I casi di traffico di esseri umani sarebbero inoltre diminuiti. Si tratta sempre di stime, ma potrebbe anche essere vero perché la legge svedese non ha dato una lira in più ai progetti sociali ma ha finanziato le forze dell’ordine per effettuare ronde per le strade e sorveglianza sugli appartamenti. Intanto però i paesi vicini lamentano che il proibizionismo in un solo paese significa che le reti di introduzione dei migranti che si dedicano alla prostituzione spostano la loro attività più intensamente sui paesi confinanti. Ma la medesima polizia di Stoccolma interviene solo negli appartamenti dove vi sono minorenni oppure molte donne straniere, nella speranza che almeno una di loro denunci. Altrimenti, se la persona è adulta e consenziente, non vi è reato.

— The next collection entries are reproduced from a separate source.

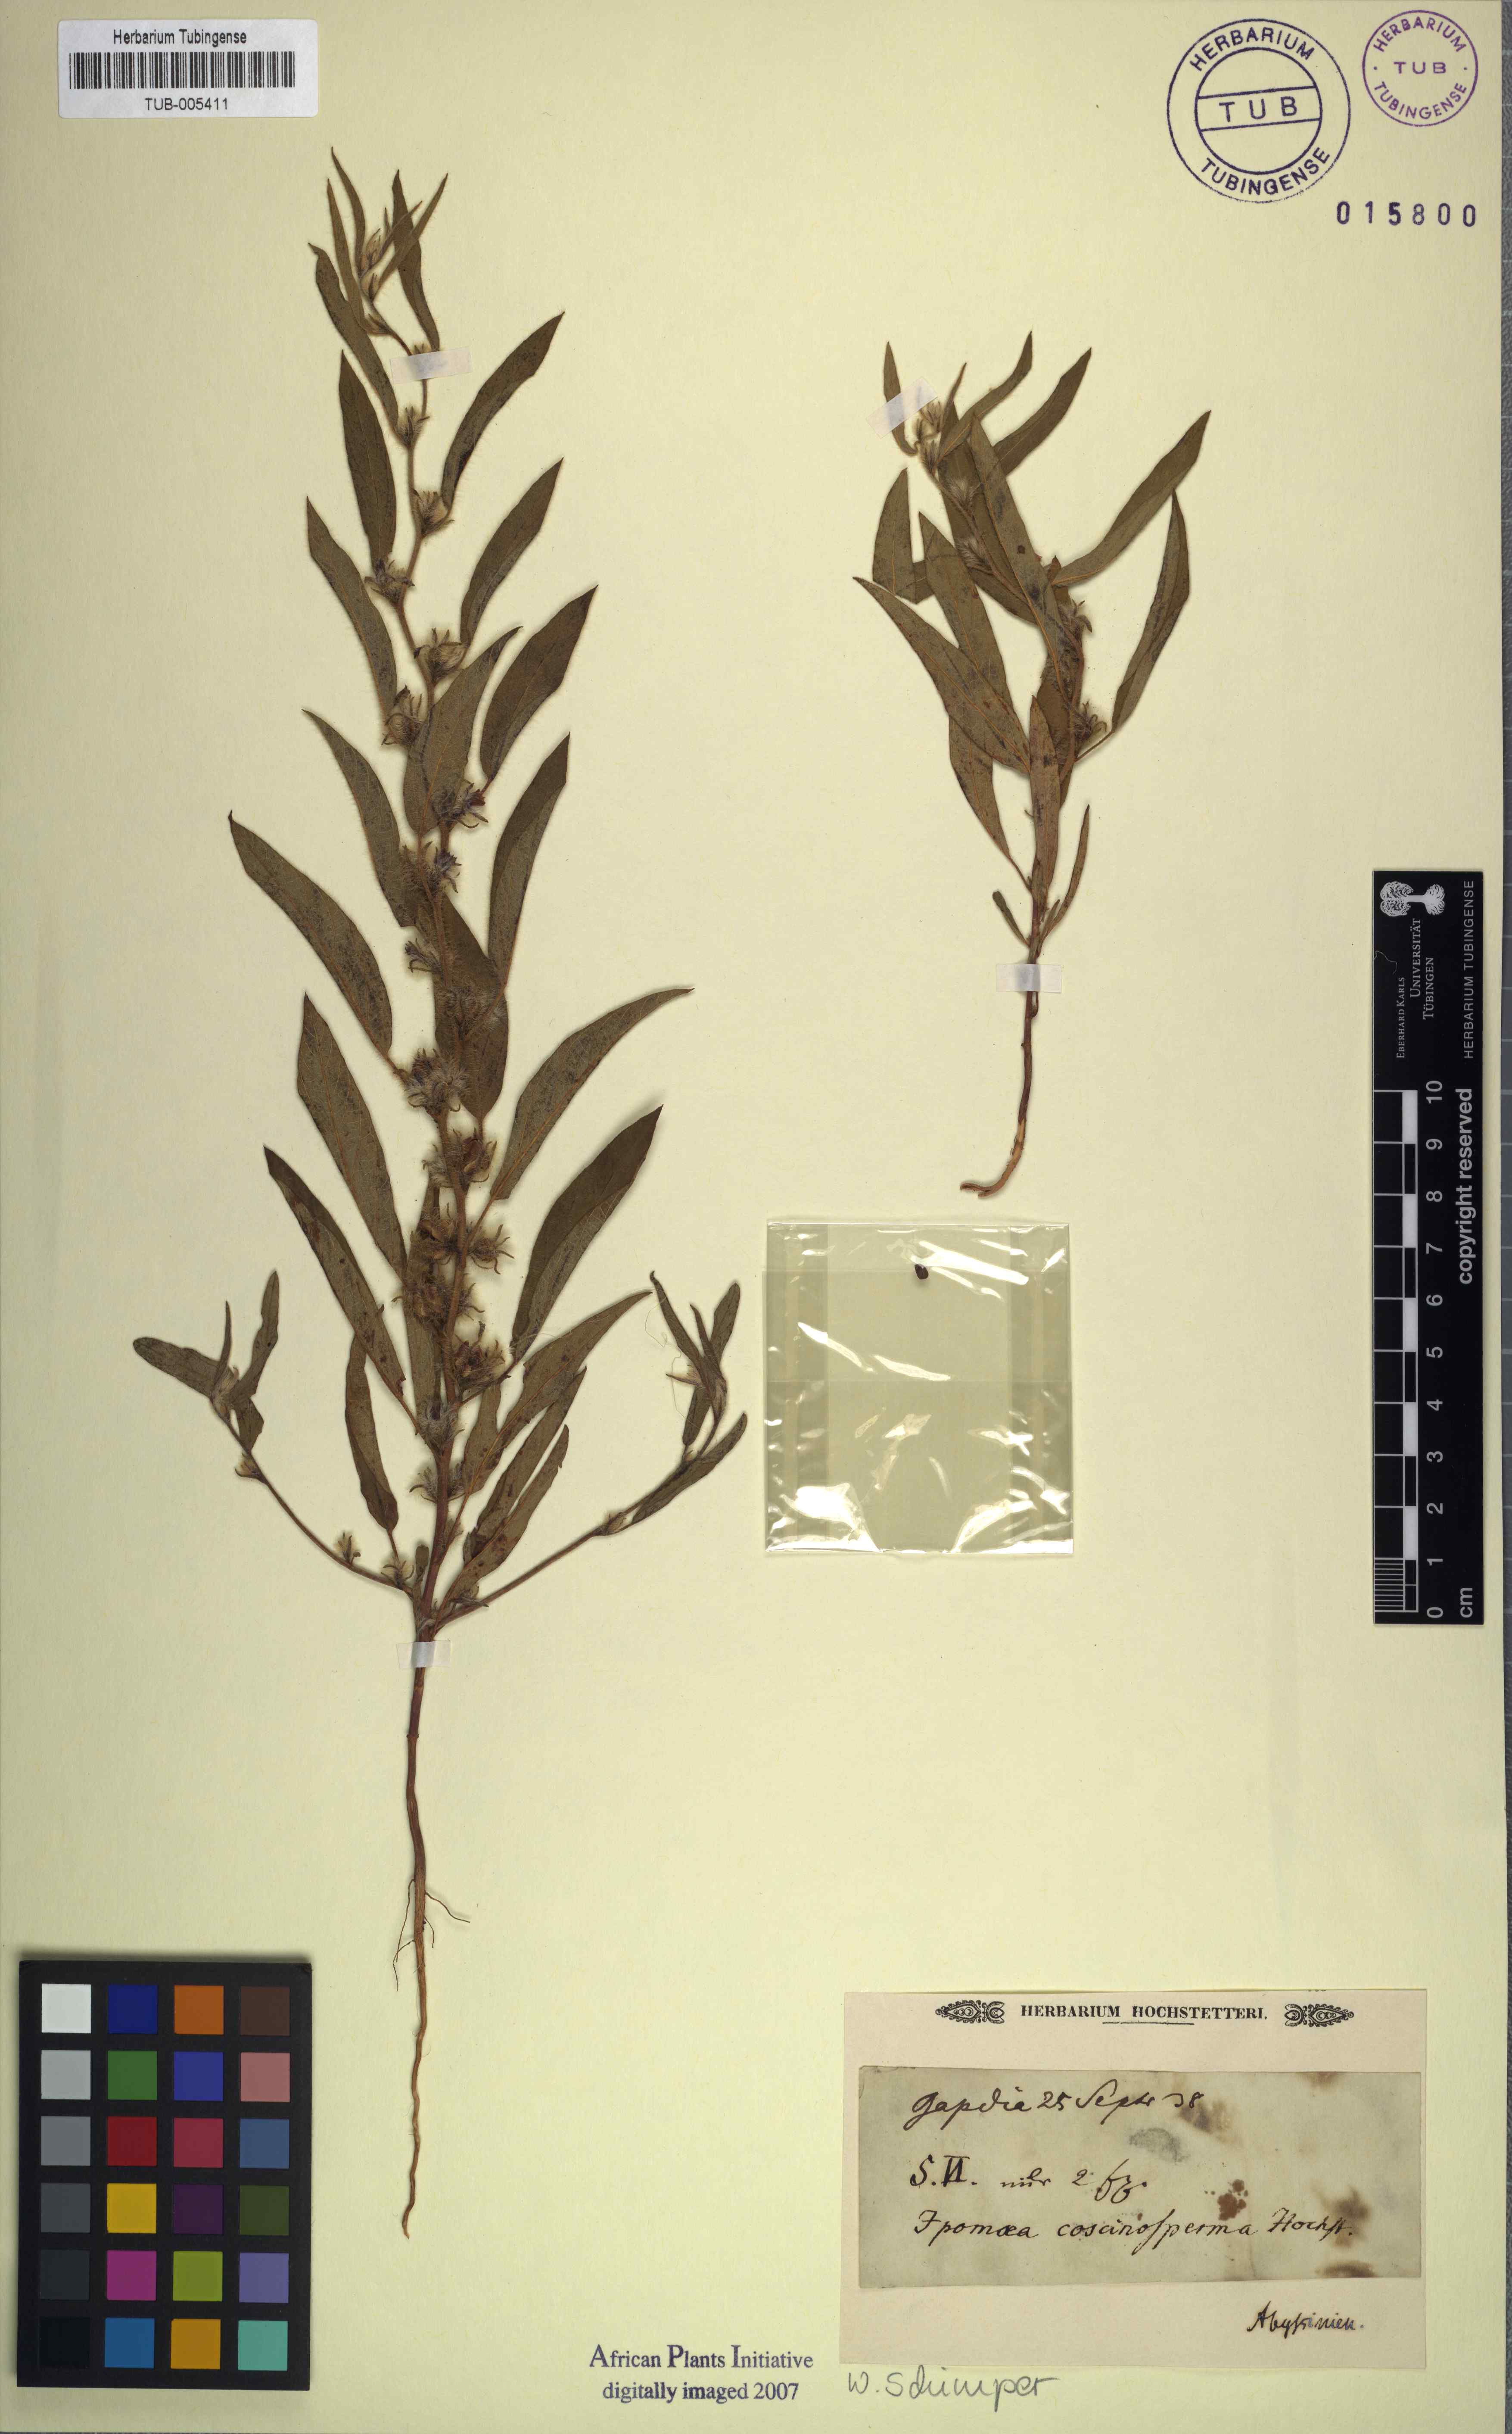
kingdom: Plantae
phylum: Tracheophyta
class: Magnoliopsida
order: Solanales
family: Convolvulaceae
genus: Ipomoea
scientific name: Ipomoea coscinosperma
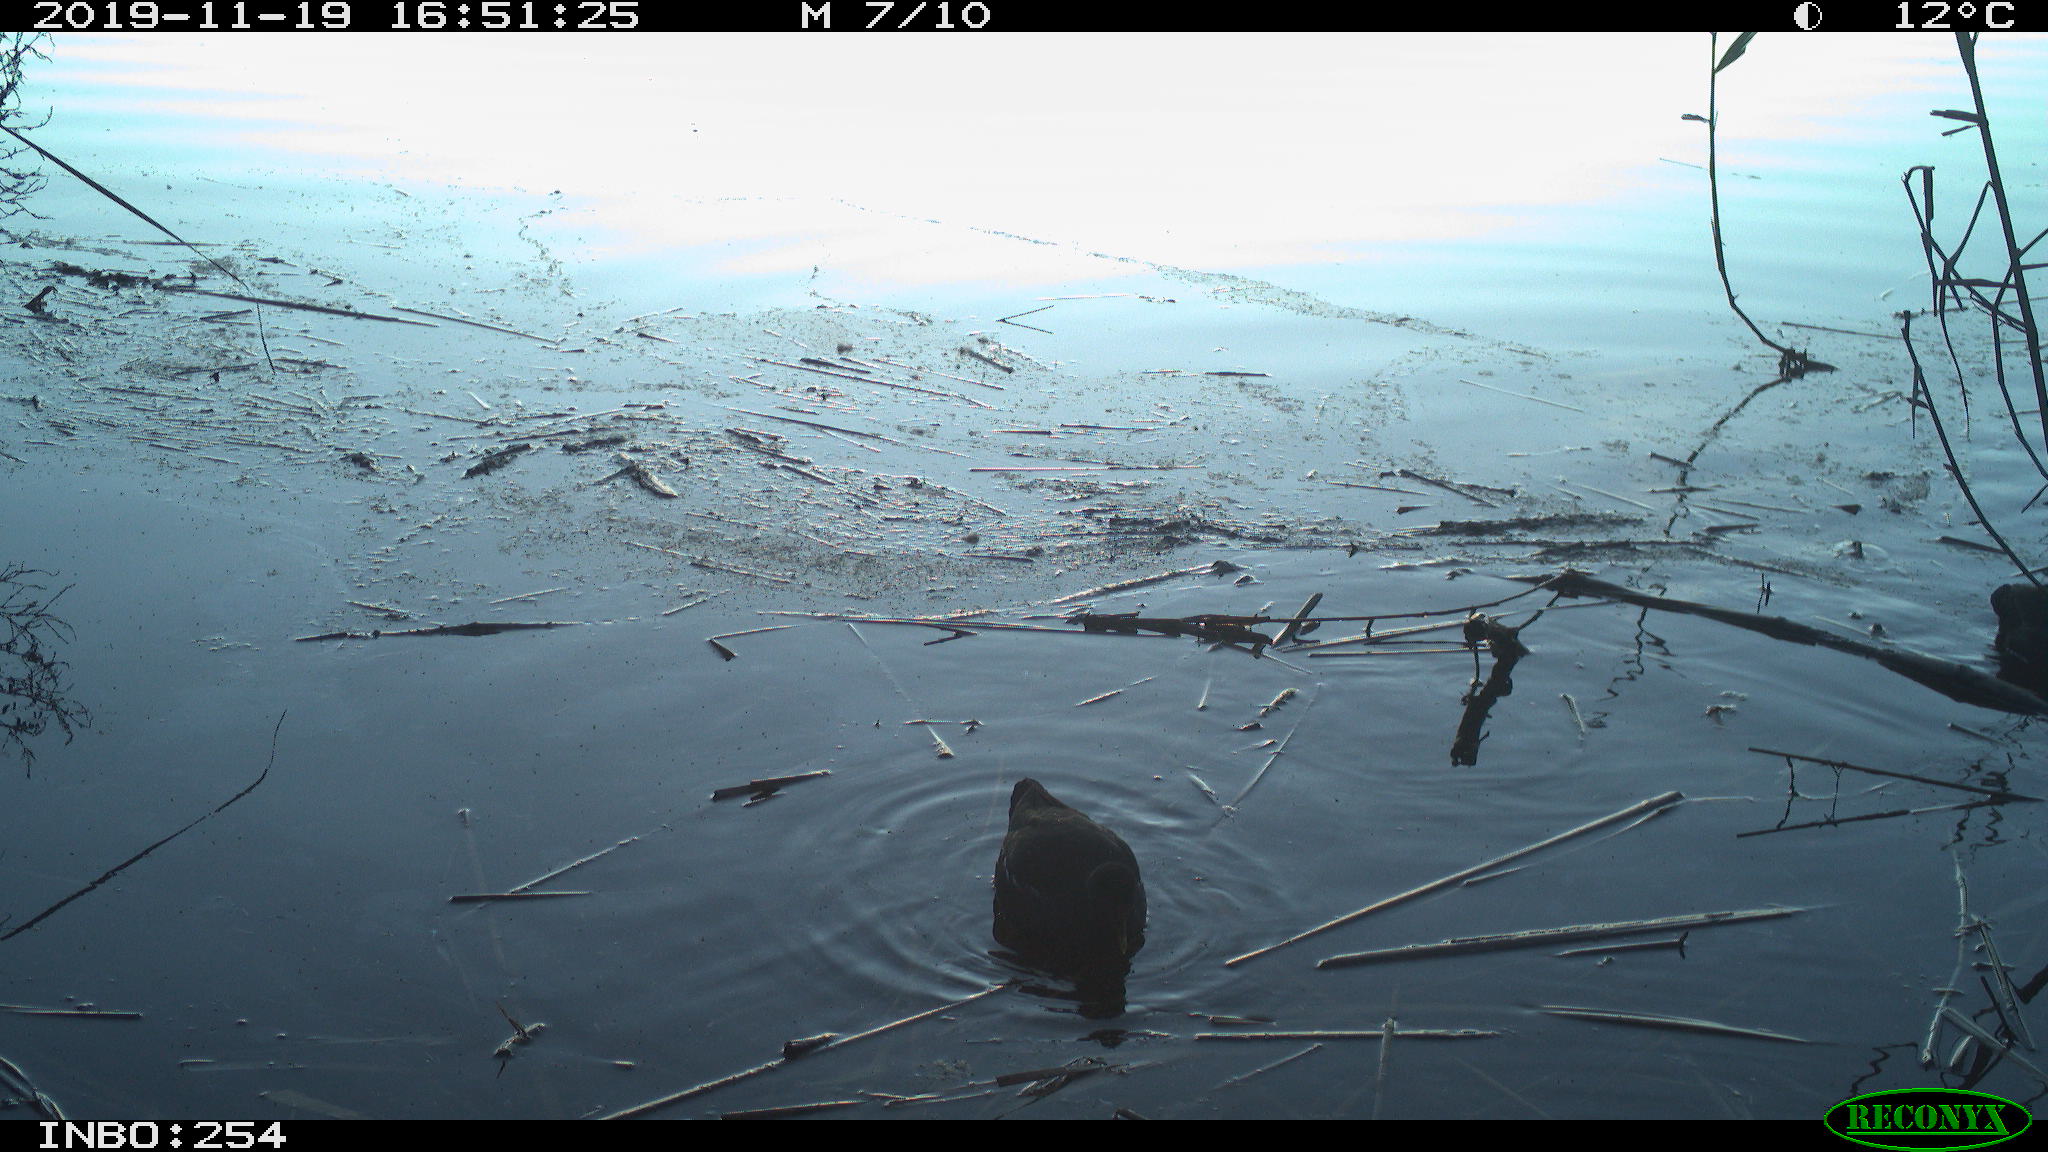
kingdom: Animalia
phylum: Chordata
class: Aves
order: Gruiformes
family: Rallidae
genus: Gallinula
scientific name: Gallinula chloropus
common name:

Il proibizionismo anche nella forma della sanzione del cliente, fa ricadere comunque la penalizzazione sulle spalle delle prostitute, e tanto più pesante su quelle socialmente più vulnerabili immigrate irregolari, magari trafficate e sequestrate in appartamenti o camere d’albergo.
Resta comunque aperto in tutti gli Stati membri dell’Unione Europea il dibattito sulla legalizzazione o meno della prostituzione. E certamente si tratterà di vedere se è il caso di parificare l’impresa del sesso ad una normale impresa di produzione.